Most likely you will arrive by plane or by boat in Nouméa. Everything is in Noumea, most people live there and it is the main city. Nouméa city has about 100.000 people wheras the second biggest city Koné has only about 5.000.
Hitching in New Caledonia is pretty easy. Knowing French is very helpful though.
Keep the time in mind and the public holidays. Most people leave Noumea for the weekend and there is plenty of traffic going out of town on Friday afternoon/evening and Saturday morning. Logically Sunday evening is the busy return traffic. But no need to wait for the weekend to hitchhike, there is plenty of traffic all the time.
However, many people have their cars packed up with their camping and diving gear, several eskis, kids, dogs, etc. So there might be a lot of traffic but sometimes there is no space left for a hitch-hiker. Traveling light is a good advice.
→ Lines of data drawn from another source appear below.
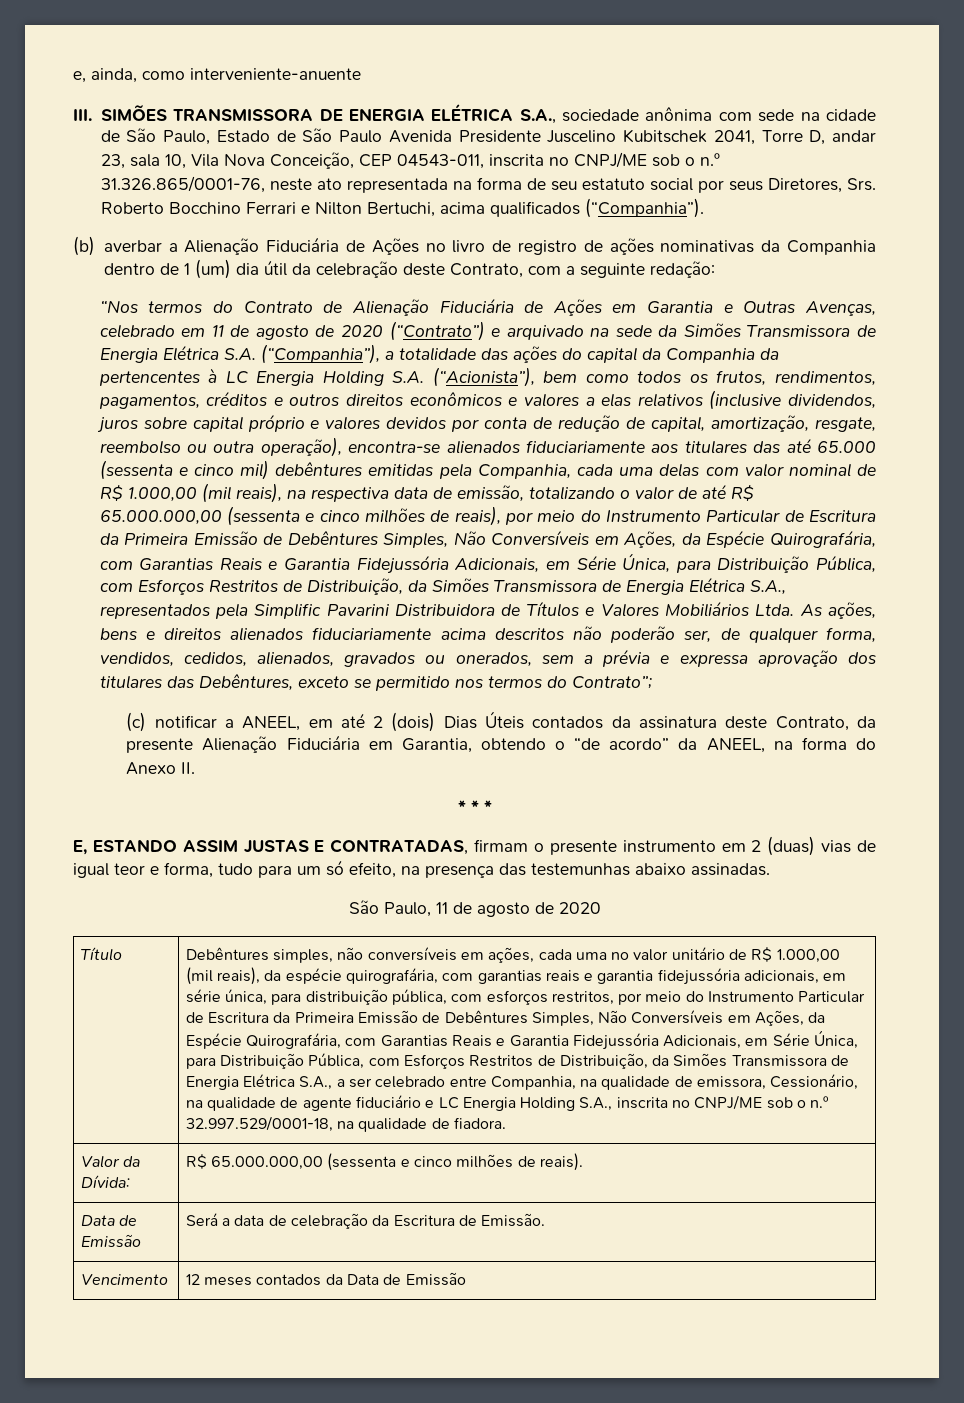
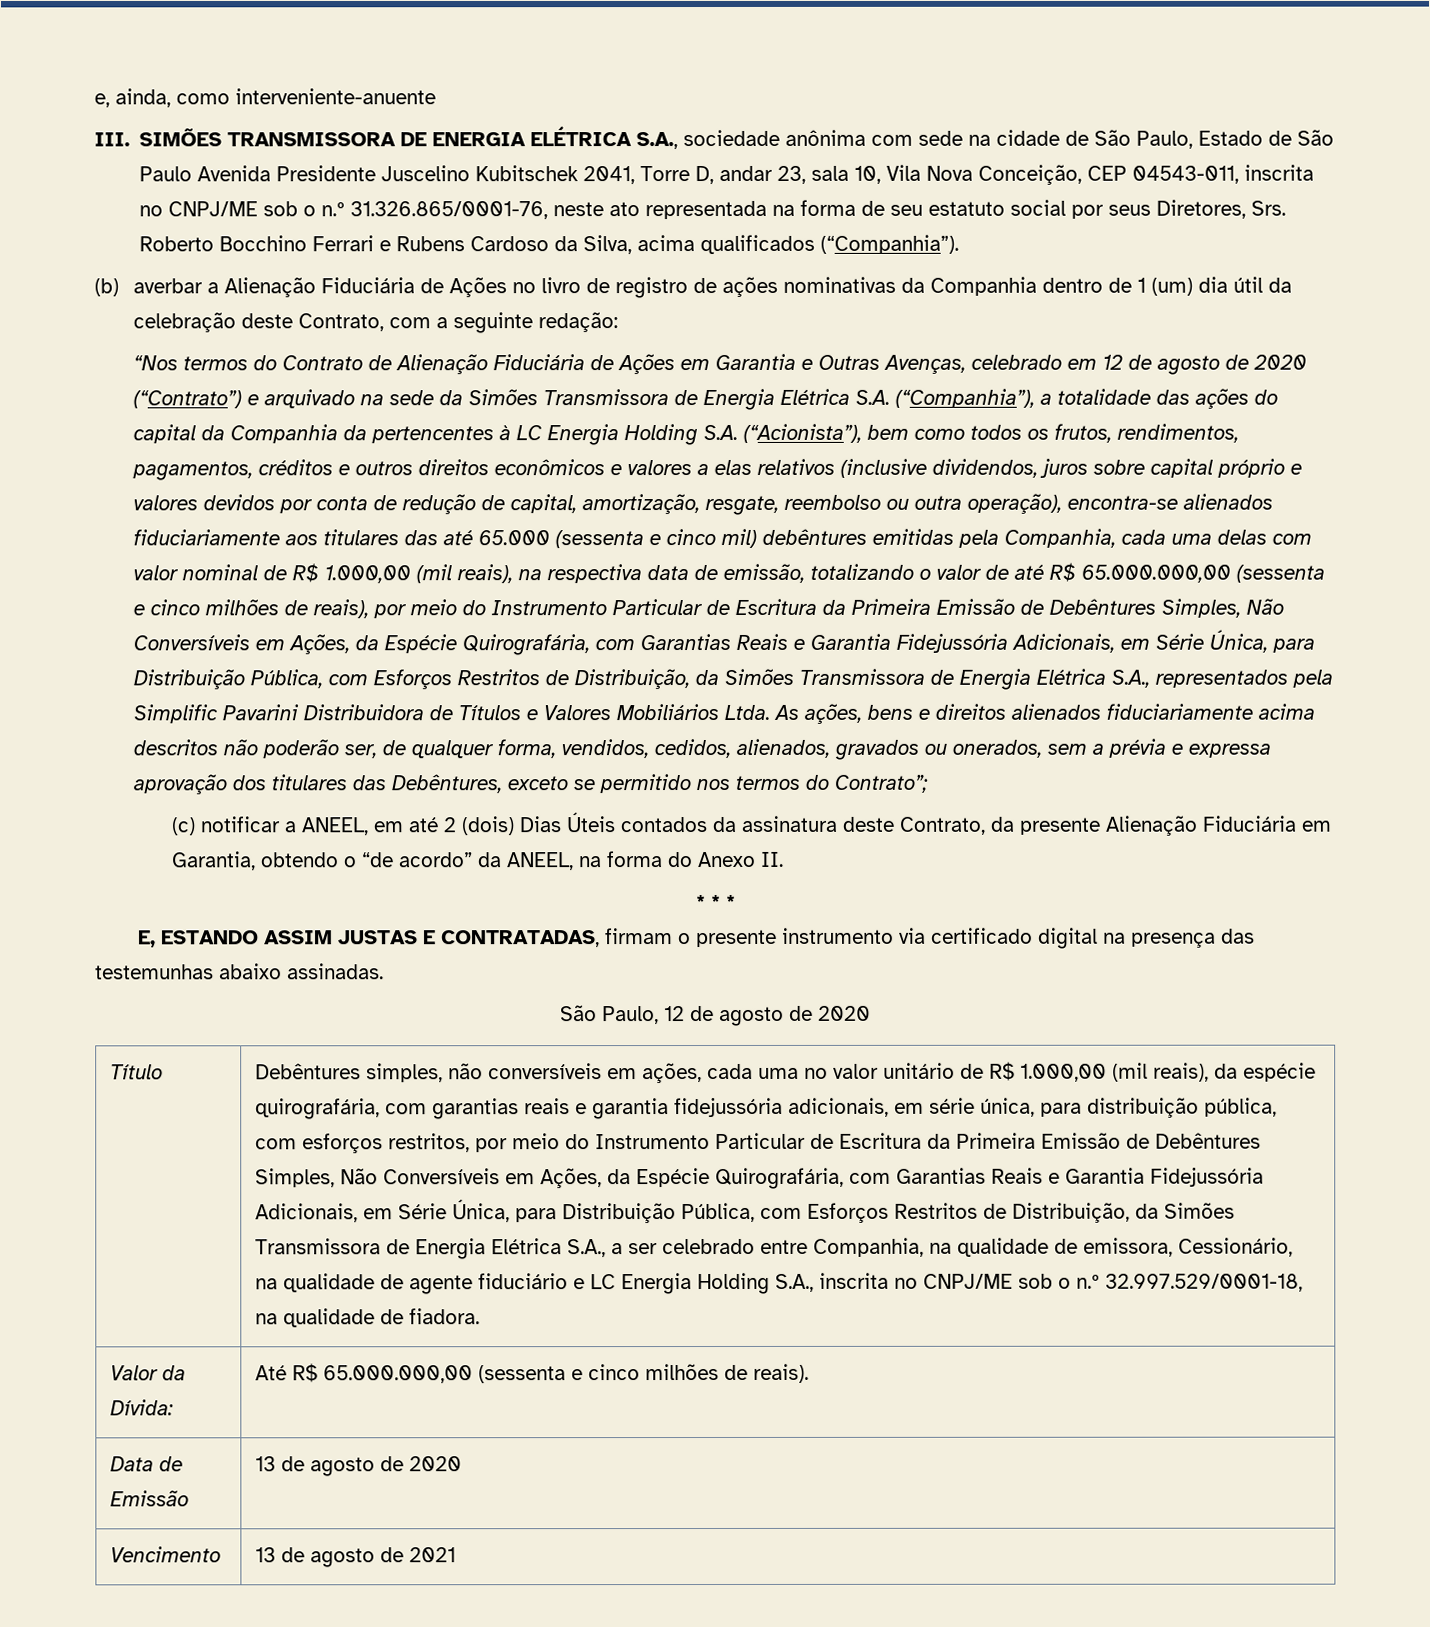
[314,202,435,217] Nilton Bertuchi, -> [396,235,633,255] Rubens Cardoso da Silva,
[211,325,224,337] 11 -> [1101,354,1123,370] 12
[721,836,877,856] [73,860,396,878] em 2 (duas) vias de igual teor e forma, tudo para um só efeito, -> [898,927,1098,949] via certificado digital
[435,902,448,914] 11 -> [664,1006,685,1022] 12
(130, 1181) none -> [255,1365,288,1381] Até
[185,1213,546,1229] [80,1274,168,1285] [185,1272,466,1286] Será a data de celebração da Escritura de Emissão. // Vencimento | 12 meses contados da Data de Emissão -> [255,1456,463,1477] [110,1546,222,1563] [255,1547,457,1568] 13 de agosto de 2020 // Vencimento | 13 de agosto de 2021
There are quite a few hitch-hikers along the road, typically one every 100km. Mostly locals who just sit lazy on the side of the road with their thumb out. With a bit of effort, like a sign, a travellers backpack, etc. people are more likely to stop for you. There are only a few "travellers" on the island and people are usually interested in their story.
Also it happens that one person (usually locals) is standing on the road and several others are hiding behind the bushes and then they suddenly jump out when a car stops. If you look a bit around where you stick your thumb out, so there are no obvious hiding places, it is again more likely that people will stop.
The further you hitch out of Nouméa, the less traffic you will encounter. On a Saturday noon, when there should be peak traffic up in the North, Bernhard counted only about one car every five minutes (mostly local short-distance traffic). However, you will wait no longer than 5 or 10 cars and someone will stop.